**Problem description:** Reproduce the whole of the records exactly, and make sure no picture is carried into the result.

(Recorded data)
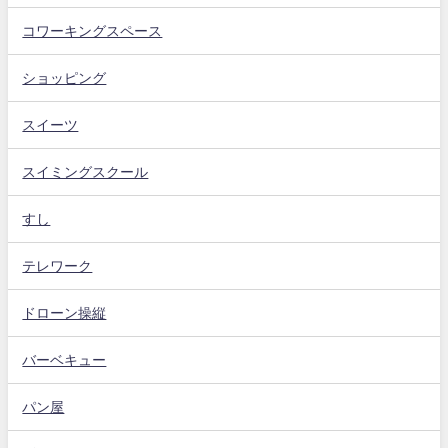
コワーキングスペース
ショッピング
スイーツ
スイミングスクール
すし
テレワーク
ドローン操縦
バーベキュー
パン屋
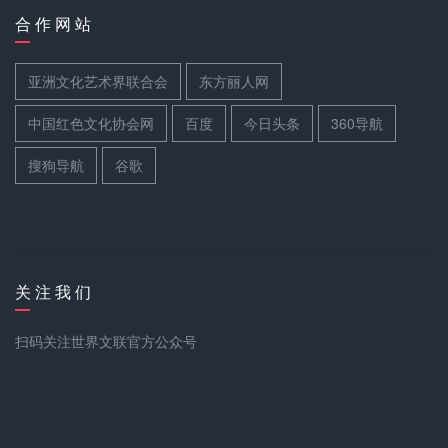
合 作 网 站
亚洲文化艺术界联合会
东方丽人网
中国红色文化协会网
百度
今日头条
360导航
搜狗导航
谷歌
关 注 我 们
扫码关注世界文联官方公众号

**Result of this task:**
コワーキングスペース
ショッピング
スイーツ
スイミングスクール
すし
テレワーク
ドローン操縦
バーベキュー
パン屋
合 作 网 站
亚洲文化艺术界联合会
东方丽人网
中国红色文化协会网
百度
今日头条
360导航
搜狗导航
谷歌
关 注 我 们
扫码关注世界文联官方公众号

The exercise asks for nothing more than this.